A new model predicts the flexibility of DNA movement at the molecular scale

(Nanowerk News) In both physics and chemistry, the mesoscopic scale refers to the length scale on which the properties of a material or phenomenon can be studied, without entering into a discussion about the behavior of individual atoms. In a mesoscopic model, atomic scales are merged with the continuous scale, so they are quite difficult to develop.
A new model of DNA flexibility has been developed by Kim López-Güell, a Maths4Life student, together with Dr. Federica Battistini, under the supervision of Dr. Modesto Orozco in the Molecular Modeling and Bioinformatics laboratory at IRB Barcelona.
Using a low-cost computer program, the model developed, which considers the correlation and multimodality at tetramer level, provides results of unprecedented quality. The model is characterised by its precision and efficiency at the computational level, thereby making it an alternative approach to explore the dynamics of long DNA segments and opening up the possibility of getting closer to the chromatin scale.

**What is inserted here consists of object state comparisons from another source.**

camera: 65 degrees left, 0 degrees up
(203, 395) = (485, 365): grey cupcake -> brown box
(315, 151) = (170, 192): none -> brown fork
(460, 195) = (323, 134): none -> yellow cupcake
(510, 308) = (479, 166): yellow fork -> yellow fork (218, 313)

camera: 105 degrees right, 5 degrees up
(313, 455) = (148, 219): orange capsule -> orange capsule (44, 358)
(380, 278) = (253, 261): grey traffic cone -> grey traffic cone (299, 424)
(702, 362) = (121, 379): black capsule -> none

This research has been published in Nucleic Acids Research, ("Correlated motions in DNA: beyond base-pair step models of DNA flexibility").
“This work is a milestone in the mesoscopic simulation of DNA. It presents a systematic and comprehensive study of DNA movement correlations and a new method to capture them,” says Dr. Battistini, a postdoctoral researcher at IRB Barcelona.

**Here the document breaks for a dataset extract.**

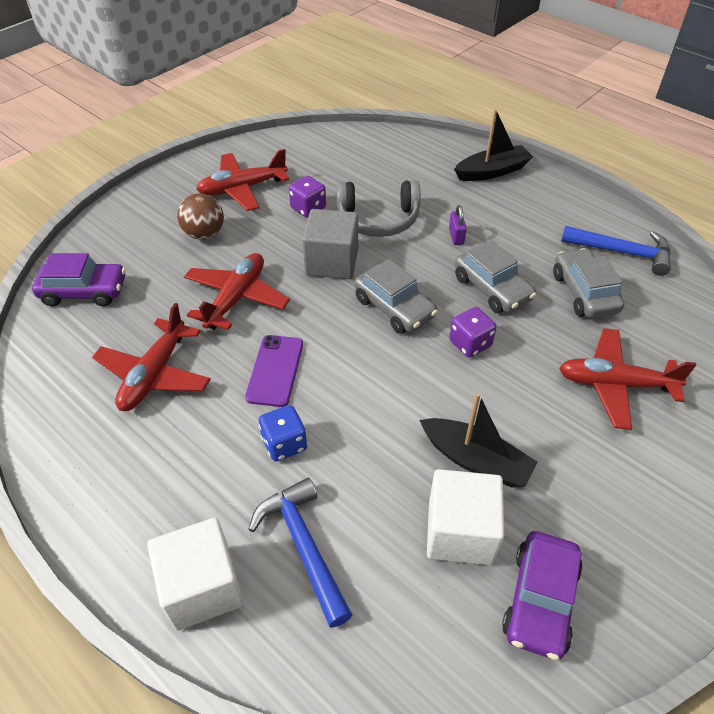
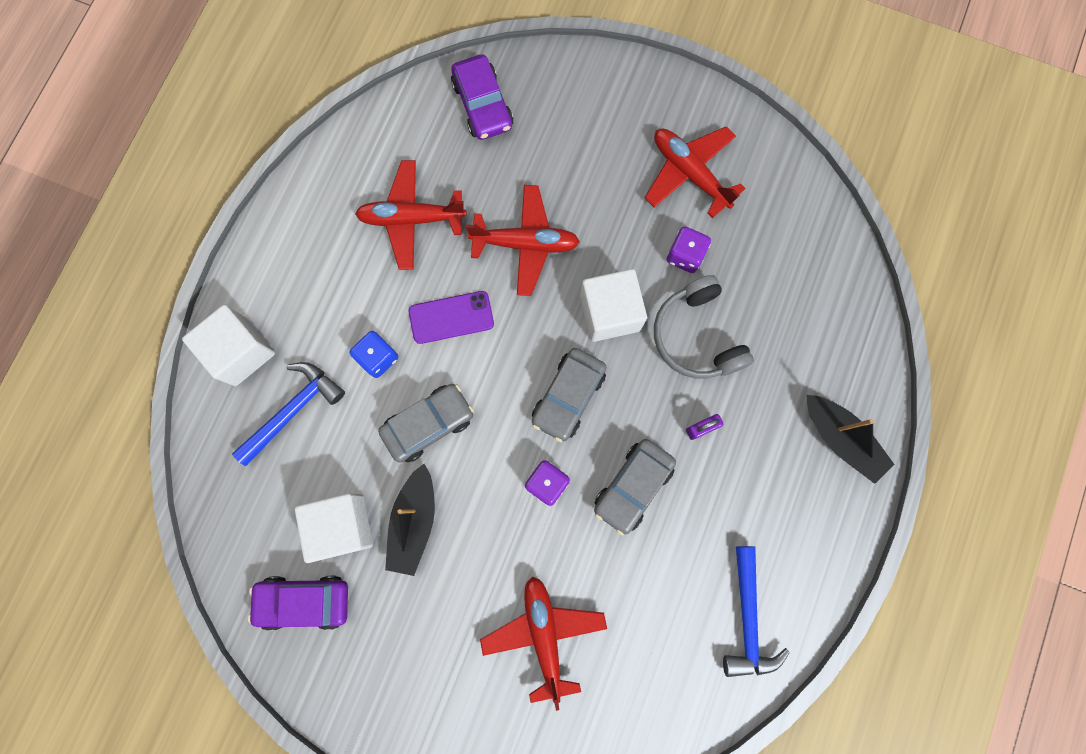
camera: 70 degrees right, 30 degrees up
(204, 234) = (602, 170): brown ball -> none
(332, 262) = (610, 313): grey cube -> white cube
(584, 292) = (663, 585): grey car -> grey car (428, 424)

Performed in collaboration with the “BioExcel” Center of Excellence for Computational Biomolecular Research, this work provides a greater understanding of sequencing-dependent DNA at the base pair resolution level. A variety of approaches and simplifications have been used to study this topic over decades but have failed to achieve a multimodal model. The method developed allows a local and global description with high precision for atomic-level molecular simulations and experimental measurements.

DNA movement as an axis

Molecular dynamics is a computational technique that allows simulation of the movement of DNA, its dimeric, trimeric, or tetrameric folding, and even its interaction with proteins and drugs. This technique enables scientists to study processes that occur on time scales ranging from picoseconds to minutes and that apply to molecular systems of various sizes and are therefore pivotal for research into cell functions and disease mechanisms.
This study clarifies how DNA movement works using an approach with a low computational cost that can predict the flexibility and conformation of long DNA strands, which could be extended to RNA duplexes and potentially long polymers. This new model is expected to benefit the scientific community working with nucleic acid simulations.